35: positive

102 6 7
                                    

Mollie (pov)

May 1986

The particles from the Upside Down have settled in the town and half of the population has left. The only reason I haven't left was because everyone I'm close to is staying and my mom had me move back home. After spring break she and I got my stuff from the trailer and brought it back to the house.

To be completely honest, I wanted to be back with my family. I didn't want to be alone. With Eddie gone, it felt like a piece of me was missing. I mean, Wayne did say I could always call or visit him if I felt inclined to it. Just the two of us had a ceremony for him, just a plaque with his name and dates on it put in his family's plot in the Hawkins cemetery.

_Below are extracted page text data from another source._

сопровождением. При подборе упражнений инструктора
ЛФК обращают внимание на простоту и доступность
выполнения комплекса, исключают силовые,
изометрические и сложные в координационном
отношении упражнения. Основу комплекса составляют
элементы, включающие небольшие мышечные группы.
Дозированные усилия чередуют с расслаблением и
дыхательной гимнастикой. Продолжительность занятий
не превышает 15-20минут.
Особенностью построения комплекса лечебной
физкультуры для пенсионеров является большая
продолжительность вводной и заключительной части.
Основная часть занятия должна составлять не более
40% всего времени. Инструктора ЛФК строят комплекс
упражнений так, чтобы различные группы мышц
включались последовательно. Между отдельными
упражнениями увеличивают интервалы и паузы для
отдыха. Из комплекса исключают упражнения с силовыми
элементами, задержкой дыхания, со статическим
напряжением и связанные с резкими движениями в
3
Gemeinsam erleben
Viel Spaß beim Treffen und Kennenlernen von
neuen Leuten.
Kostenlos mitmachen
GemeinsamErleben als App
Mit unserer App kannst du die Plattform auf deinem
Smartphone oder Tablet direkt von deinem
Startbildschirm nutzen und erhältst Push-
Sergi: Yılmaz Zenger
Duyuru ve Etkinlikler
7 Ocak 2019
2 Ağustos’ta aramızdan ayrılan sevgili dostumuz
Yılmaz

With the days passing slowly, everyone still showed up wherever I was to try and cheer me up. It was nice of them to keep me company but on this particular day, I just felt nauseous. My time of the month or "Aunt Flow" as I like to call her hasn't shown up but I thought it was because of my stress and my less than satisfactory appetite. Nancy suggested that the girls should have some alone time.

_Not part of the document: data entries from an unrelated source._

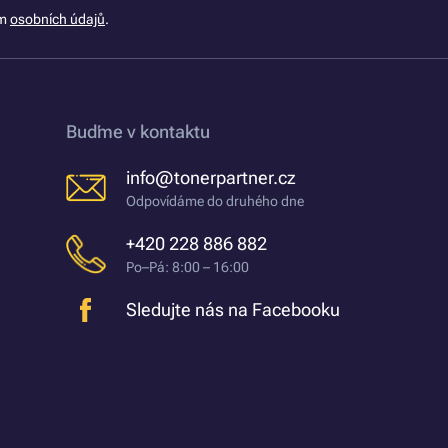
ím
osobních údajů
.
Buďme v kontaktu
info@tonerpartner.cz
Odpovídáme do druhého dne
+420 228 886 882
Po–Pá: 8:00 – 16:00
Sledujte nás na Facebooku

Nancy, Robin and I went to the drugstore to find nail polish and other "girly" things to do while the guys have the day for themselves.

"Molls, you feeling okay," Robin asked.

"Yeah, I'm fine. Just been feeling weird for the past couple days, that's all."

She nodded and whispered something to Nancy. Here it comes again, I'm becoming the third wheel in another friendship.

"Another question. When did you have your last period," Robin asked again.

"Uh, the week before spring break why?"

"Do you think you'd be pregnant? I'm not asking in a rude way but, you did say you haven't been feeling well and... I mean I don't have any personal experience with this but maybe you should get a test to just be sure."

I didn't give that any thought. Maybe Robin is right. If I am, I know who the father is. I've had no desire to put myself back out there in the dating pool and I know I won't for a long while. Steve has helped me through my sleepless nights just by being there and having a friendly cuddle in my bed, clothes on. I trusted Steve to not do anything but there's always been a tiny part of me wanting him to be more than friends in the past month.

I bought a pack of tests. I was familiar with how they worked since Eddie and I have had a couple of close calls before and that's on the both of us.

After leaving the store, we headed for Robin's place. We greeted her parents and she asked if it was okay that we stayed for the night. They said it was fine. Nancy and I were always welcome to anyone's place.

Us girls had a great night with just the three of us. We talked all night and the two of them went to sleep around one in the morning. I stayed up for the night out of habit. Hiding from the town on that horrific week when I was claimed as an accomplice of the murders and later deemed innocent in the eyes of Chief Powell.

It always kept me up at night thinking that if Eddie were still here with us he'd still be blamed and put behind bars for the rest of his life. If Steve was here, I'd have a better chance of getting some sleep.

It was now five in the morning. I didn't have any more patience in me to wait for them to wake up. So, I got the tests and did what the instructions said and waited for the results. It was the longest ten minutes of my life waiting for the results. And once I laid the two tests out on the counter and what I saw just changed my life forever.

Positive.

My body went cold and I went straight to the floor, my head in between my knees trying not to cry too loud. I wanted to throw up, this couldn't be happening. How am I gonna tell my mom? Would she be supportive or would she kick me out of the house? I mean she had me around the same age as I am now but grandma and grandpa weren't the most supportive people about her pregnancy with me. I just hope that she'll help with what she can, otherwise I'd have to do everything by myself.